Lior, 25, was among the roughly 30,000 Israeli soldiers sent to fight Hamas in Gaza following 7 October. But in the weeks leading up to the massacre, Lior and his girlfriend Adi went through a rough time, not knowing if they would stay together.
But 7 October put things into perspective for both. On that horrible morning, they reached out to each other to check if they were safe. Lior was called up by the IDF shortly after, given just a few hours to pack his things before joining the IDF combat engineer corps.
Lior decided to surprise Adi at her home before he was sent off, something he in hindsight can see was a sign that his doubt about their relationship had already vanished.
In Gaza, Lior and his unit had one of the most difficult and important tasks of the war; clearing the roads for bombs and explosives, as well as locating and destroying tunnels and buildings.
As most soldiers don’t get to call their loved ones for long periods while in Gaza, Lior found a way to deliver a letter to Adi through a friend who was stationed at a base just outside Gaza.
“It was hard to be away from each other during such a difficult time. I missed her a lot,” he said. Just two weeks after he arrived in Gaza, Lior was badly wounded near Jabalya, a hotbed for Hamas and Islamic Jihad.
An anti-tank missile hit the heavily armoured Combat engineering vehicle he was in. “I remember a massive explosion.
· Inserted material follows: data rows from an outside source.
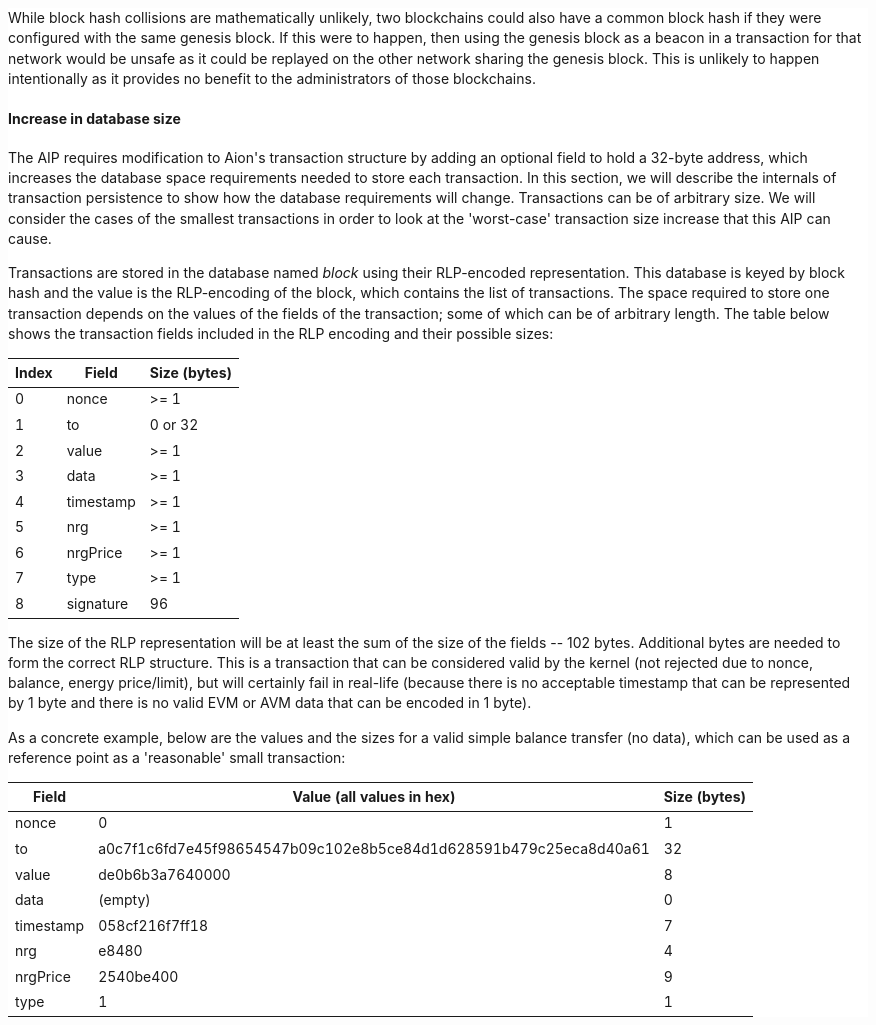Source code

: While block hash collisions are mathematically unlikely, two blockchains could
also have a common block hash if they were configured with the same genesis
block.  If this were to happen, then using the genesis block as a beacon in a
transaction for that network would be unsafe as it could be replayed on the
other network sharing the genesis block.  This is unlikely to happen
intentionally as it provides no benefit to the administrators of those
blockchains.

#### Increase in database size

The AIP requires modification to Aion's transaction structure by adding an optional field to hold a 32-byte address, which increases the database space requirements needed to store each transaction.  In this section, we will describe the internals of transaction persistence to show how the database requirements will change.  Transactions can be of arbitrary size.  We will consider the cases of the smallest transactions in order to look at the 'worst-case' transaction size increase that this AIP can cause.  

Transactions are stored in the database named _block_ using their RLP-encoded representation.  This database is keyed by block hash and the value is the RLP-encoding of the block, which contains the list of transactions.  The space required to store one transaction depends on the values of the fields of the transaction; some of which can be of arbitrary length.  The table below shows the transaction fields included in the RLP encoding and their possible sizes:

|Index| Field      | Size (bytes) |
|-----|------------|--------------|
|0    | nonce      | >= 1         |
|1    | to         | 0 or 32      |
|2    | value      | >= 1         |
|3    | data       | >= 1         |
|4    | timestamp  | >= 1         |
|5    | nrg        | >= 1         |
|6    | nrgPrice   | >= 1         |
|7    | type       | >= 1         |
|8    | signature  | 96           |

The size of the RLP representation will be at least the sum of the size of the fields -- 102 bytes.  Additional bytes are needed to form the correct RLP structure.  This is a transaction that can be considered valid by the kernel (not rejected due to nonce, balance, energy price/limit), but will certainly fail in real-life (because there is no acceptable timestamp that can be represented by 1 byte and there is no valid EVM or AVM data that can be encoded in 1 byte).

As a concrete example, below are the values and the sizes for a valid simple balance transfer (no data), which can be used as a reference point as a 'reasonable' small transaction:


| Field      | Value (all values in hex)                                        | Size (bytes) |
|------------|------------------------------------------------------------------|--------------|
| nonce      | 0                                                                | 1            |
| to         | a0c7f1c6fd7e45f98654547b09c102e8b5ce84d1d628591b479c25eca8d40a61 | 32           |
| value      | de0b6b3a7640000                                                  | 8            |
| data       | (empty)                                                          | 0            |
| timestamp  | 058cf216f7ff18                                                   | 7            |
| nrg        | e8480                                                            | 4            |
| nrgPrice   | 2540be400                                                        | 9            |
| type       | 1                                                                | 1            |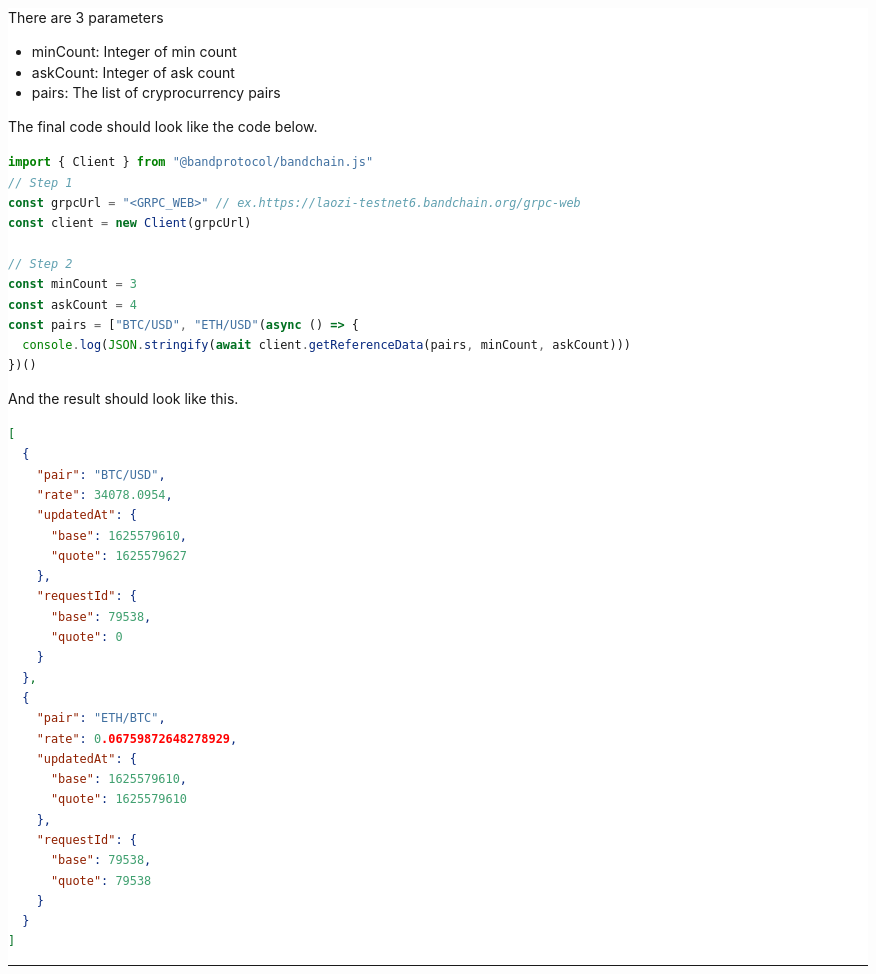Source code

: There are 3 parameters

- minCount: Integer of min count
- askCount: Integer of ask count
- pairs: The list of cryprocurrency pairs

The final code should look like the code below.

```js
import { Client } from "@bandprotocol/bandchain.js"
// Step 1
const grpcUrl = "<GRPC_WEB>" // ex.https://laozi-testnet6.bandchain.org/grpc-web
const client = new Client(grpcUrl)

// Step 2
const minCount = 3
const askCount = 4
const pairs = ["BTC/USD", "ETH/USD"(async () => {
  console.log(JSON.stringify(await client.getReferenceData(pairs, minCount, askCount)))
})()
```

And the result should look like this.

```json
[
  {
    "pair": "BTC/USD",
    "rate": 34078.0954,
    "updatedAt": {
      "base": 1625579610,
      "quote": 1625579627
    },
    "requestId": {
      "base": 79538,
      "quote": 0
    }
  },
  {
    "pair": "ETH/BTC",
    "rate": 0.06759872648278929,
    "updatedAt": {
      "base": 1625579610,
      "quote": 1625579610
    },
    "requestId": {
      "base": 79538,
      "quote": 79538
    }
  }
]
```

---
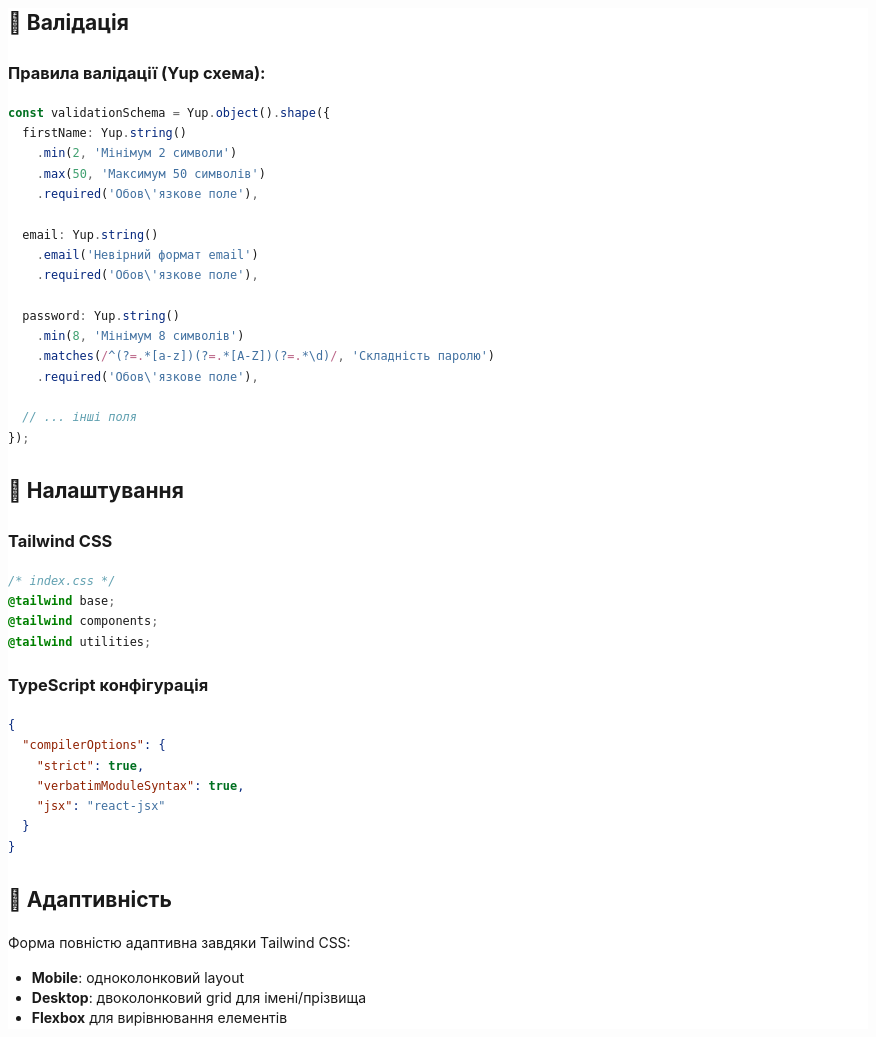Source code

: ## 🧪 Валідація

### Правила валідації (Yup схема):

```typescript
const validationSchema = Yup.object().shape({
  firstName: Yup.string()
    .min(2, 'Мінімум 2 символи')
    .max(50, 'Максимум 50 символів')
    .required('Обов\'язкове поле'),
  
  email: Yup.string()
    .email('Невірний формат email')
    .required('Обов\'язкове поле'),
  
  password: Yup.string()
    .min(8, 'Мінімум 8 символів')
    .matches(/^(?=.*[a-z])(?=.*[A-Z])(?=.*\d)/, 'Складність паролю')
    .required('Обов\'язкове поле'),
  
  // ... інші поля
});
```

## 🔧 Налаштування

### Tailwind CSS
```css
/* index.css */
@tailwind base;
@tailwind components;
@tailwind utilities;
```

### TypeScript конфігурація
```json
{
  "compilerOptions": {
    "strict": true,
    "verbatimModuleSyntax": true,
    "jsx": "react-jsx"
  }
}
```

## 📱 Адаптивність

Форма повністю адаптивна завдяки Tailwind CSS:
- **Mobile**: одноколонковий layout
- **Desktop**: двоколонковий grid для імені/прізвища
- **Flexbox** для вирівнювання елементів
When I tried to reach my unit on the walkie talkie, I realised the connection had been cut,” Lior said.
He managed to reach the rescue point to get help, only to find out that he had been hit with shrapnel from the missile.
“I asked my friend if he could check and see if everything was okay because I had a weird feeling in my body. He lifted up my shirt and I saw I was bleeding a lot.”
Lior was taken to Beilinson Hospital in Israel shortly after, where he spent the next two weeks in recovery. “I still have shrapnels in my chest from the anti-tank missile,” he said.
Adi came to the hospital to take care of him, and it was then they both realised that they wanted to spend their life together.
“I proposed to her exactly one year after we met, on 17 March. I told her that I had some treatment at the Hadassah Hospital in Jerusalem and that I wanted her to come with me. When we arrived at the place where I planned to propose, she was really surprised. I proposed to her at a beautiful lookout, overseeing the valleys of Jerusalem.”
“She was really surprised and excited. The truth is that I didn’t say anything, we just looked at each other, laughed and smiled, sometimes silence speaks more than words. I am really happy I proposed. We are right for each other, sometimes it just takes a catastrophe to realise it,” he said.
Lior and Adi will get married on July 14.